A graduate of UC Santa Cruz, Hector has worked at the Times on and off since the late 1980s, working his way up from The Times' suburban bureaus to its national and foreign desks. Most recently he was The Times Mexico City bureau chief. He's fluent in English and Spanish, and can get around in Portuguese. He also knows six words in Arabic and can order a cheese omelet in French.
Hector has a Master in Fine Arts from UC Irvine, has written two books and is the father of three children.
David Rains Wallace
David Rains Wallace is the author of over a dozen books, including The Bonehunter's Revenge: Dinosaurs, Greed, and the Greatest Scientific Feud of the Gilded Age (1999), The Monkey's Bridge: Mysteries of Evolution in Central America (1997), and The Quetzal and the Macaw: The Story of Costa Rica's National Parks (1992).
Paul Wible, Senior Executive Vice President and National Finance Group Head, joined the bank in 1992. He is a member of the bank's Executive Management Committee.

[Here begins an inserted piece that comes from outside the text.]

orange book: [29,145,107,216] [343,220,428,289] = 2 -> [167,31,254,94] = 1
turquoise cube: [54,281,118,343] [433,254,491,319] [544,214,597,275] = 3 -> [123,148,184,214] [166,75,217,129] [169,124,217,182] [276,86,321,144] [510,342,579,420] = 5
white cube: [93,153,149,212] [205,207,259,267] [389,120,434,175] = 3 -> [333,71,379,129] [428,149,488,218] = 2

Wible is responsible for the bank's National Finance Group which encompasses five divisions. National Indirect Consumer Lending originates and services automobile loans and leases through a network of dealers within the Bank's 19-state footprint plus Georgia, Texas and Florida as well as recreational vehicle and marine loans nationally through a network of dealers and subsidiary Essex Credit Corporation. Direct Consumer Lending originates and services home equity loans and lines of credit and installment loans through the Bank's branch network. Mortgage Banking originates and services residential first mortgage loans through the branch network and a dedicated sales force. Credit and Debit Card Services is responsible for personal, small business and commercial credit and debit cards. Business Link originates commercial loans and lines of credit for small businesses through the branch network.
Prior to his current position, Wible was Executive Vice President responsible for the branches and business banking centers. Wible also held management positions in Consumer Finance and Consumer Credit Operations. Wible's prior experience includes finance and treasury related positions. He also spent five years with Ernst & Young in San Francisco.

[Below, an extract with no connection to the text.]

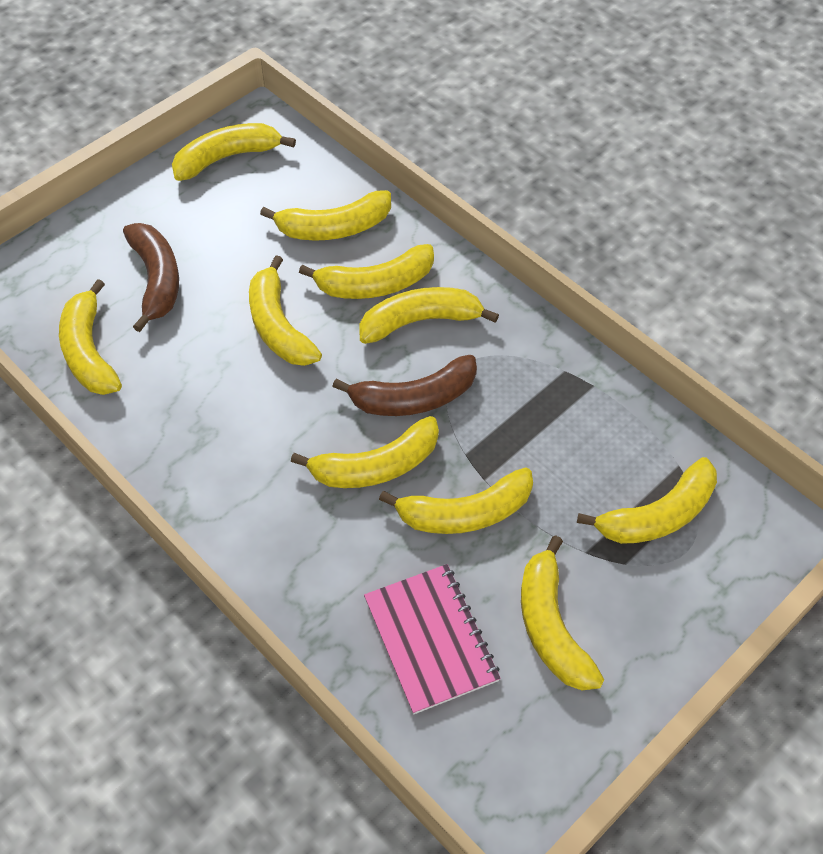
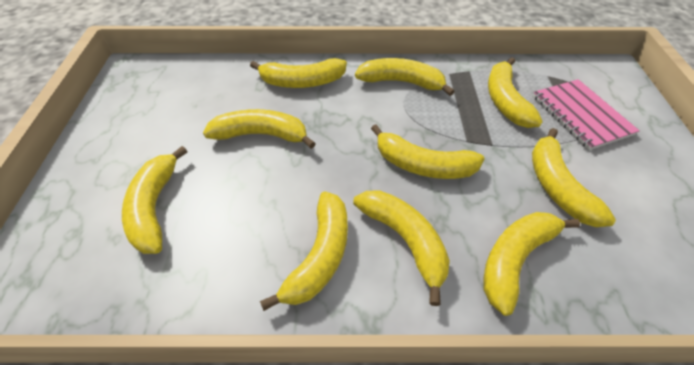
brown banana: [123,223,179,332] [332,355,477,416] = 2 -> none = 0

Active in civic and professional affairs, Wible is a member of the American Institute of Certified Public Accountants; member of Pacific Bankers Management Institute Board of Directors, the senior governing body of the Pacific Coast Banking School; and a member of the Consumer Bankers Association Government Relations Committee and Auto Finance Committee.
Wible received his degree from St. Mary's College and holds a CPA license in California.